◆ Work task: Below are entries. Reproduce exactly the lines between the line holding "- Kernel-native implementation" and the line holding "- Direct block", inclusive, and only those.

◆ Data shown:
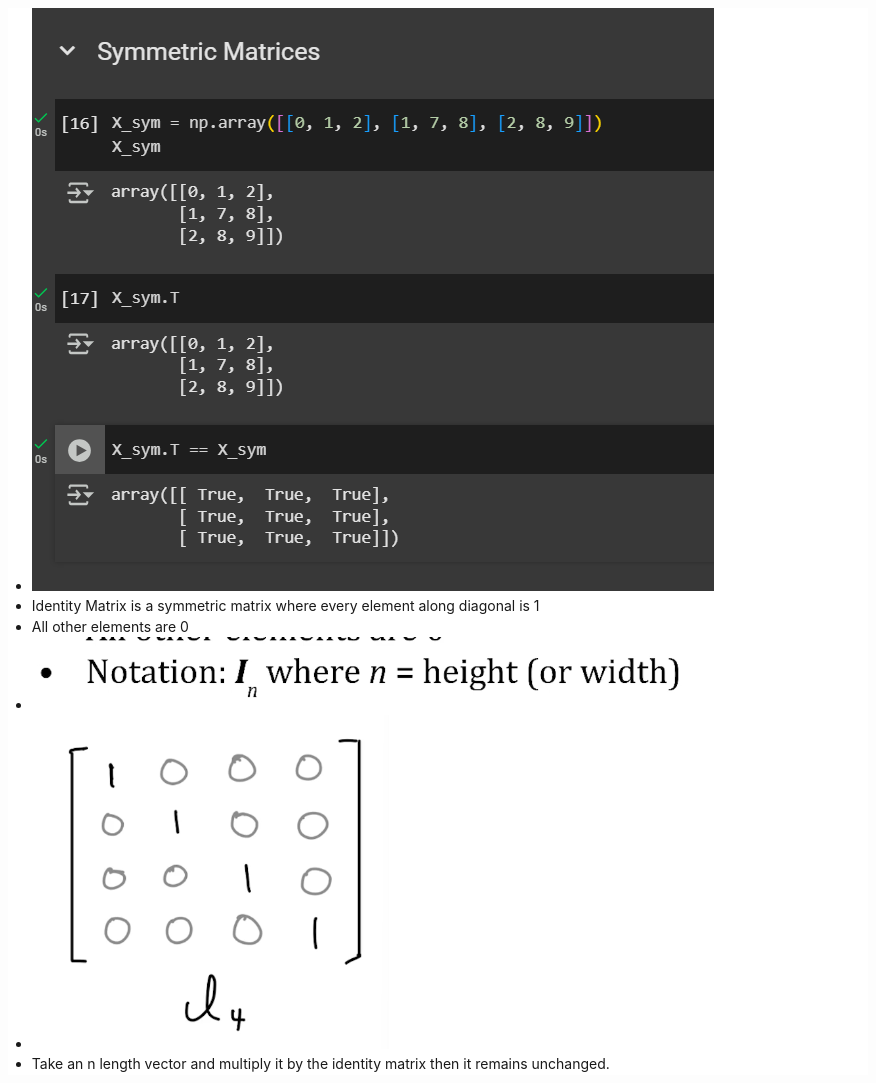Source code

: - ![alt text](image-80.png)
- Identity Matrix is a symmetric matrix where every element along diagonal is 1
- All other elements are 0
- ![alt text](image-81.png)
- ![alt text](image-82.png)
- Take an n length vector and multiply it by the identity matrix then it remains unchanged.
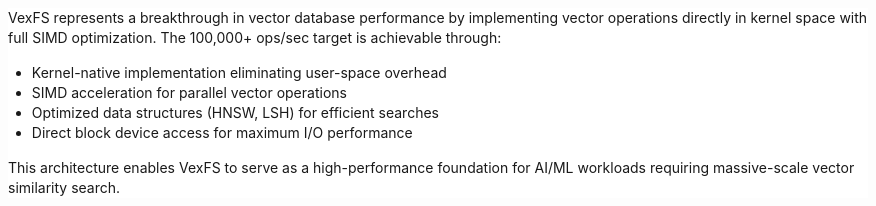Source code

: VexFS represents a breakthrough in vector database performance by implementing vector operations directly in kernel space with full SIMD optimization. The 100,000+ ops/sec target is achievable through:

- Kernel-native implementation eliminating user-space overhead
- SIMD acceleration for parallel vector operations
- Optimized data structures (HNSW, LSH) for efficient searches
- Direct block device access for maximum I/O performance

This architecture enables VexFS to serve as a high-performance foundation for AI/ML workloads requiring massive-scale vector similarity search.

◆ Solution to the problem:
- Kernel-native implementation eliminating user-space overhead
- SIMD acceleration for parallel vector operations
- Optimized data structures (HNSW, LSH) for efficient searches
- Direct block device access for maximum I/O performance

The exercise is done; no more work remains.